• READING PASSAGE:
[Start of Attachment]

What follows is a description of the chip use and the expected output. "clk_in" is a 50 MHz clock. "element_in" is '1' for 20 ns and '0' for 60 ns. "addr_in" iterates from 0 to 999 and changes every 80 ns. "element_in", "data_in", and "addr" are all aligned and synchronous. Now "add" is '1' for 1000 elements, then both "add" and "dump" are zero for 8000 elements and, finally "dump" is '1' for 1000 elements. Now, if I have a test bench that supplies "data_in" from 0 to 999, I expect data_out to be 0, 10, 20, 30, ..., 9990 when "dump" is '1'. That is according to the simulation. In reality I get 0, 1, 2, 3, ..., 999....

Some initial issues to address are listed below.

The process(current_state, start, dump) in storage entity looks like it is intended to implement a combinatorial element (gates), but the signal (port) data_in is not in the sensitivity list.

This is very likely to cause a difference between simulation and synthesis behavior, since simulation will typically only react to the signals in the sensitivity list, where synthesis will implement the combinatorial design and react on all used signals, but may give a warning about incomplete sensitivity list or inferred latches. If you are using VHDL-2008 then use can use a sensitivity list of (all) to have the process sensitivity to all used signals, and otherwise you need to add missing signals manually.

[End of Attachment]

• INFORMATION SUPPLIED:
[Start of Attachment]

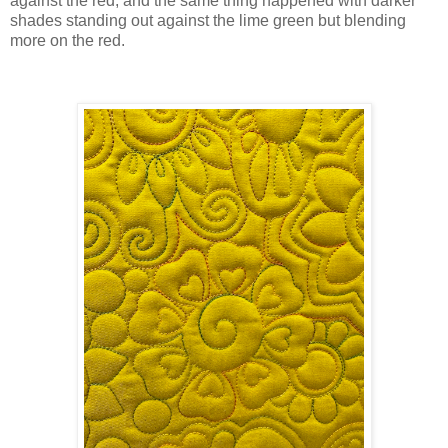
against the red, and the same thing happened with darker
shades standing out against the lime green but blending
more on the red.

[End of Attachment]

• WHAT YOU SHOULD DO:
Answer these questions from the forum thread about the chip's simulation and synthesis:
1. What is the frequency of "clk_in"?
2. How often does "addr_in" change?
3. Which signal is missing from the sensitivity list of the process in the storage entity?

• ANSWER SPACE:
1. 50 MHz
2. Every 80 ns
3. data_in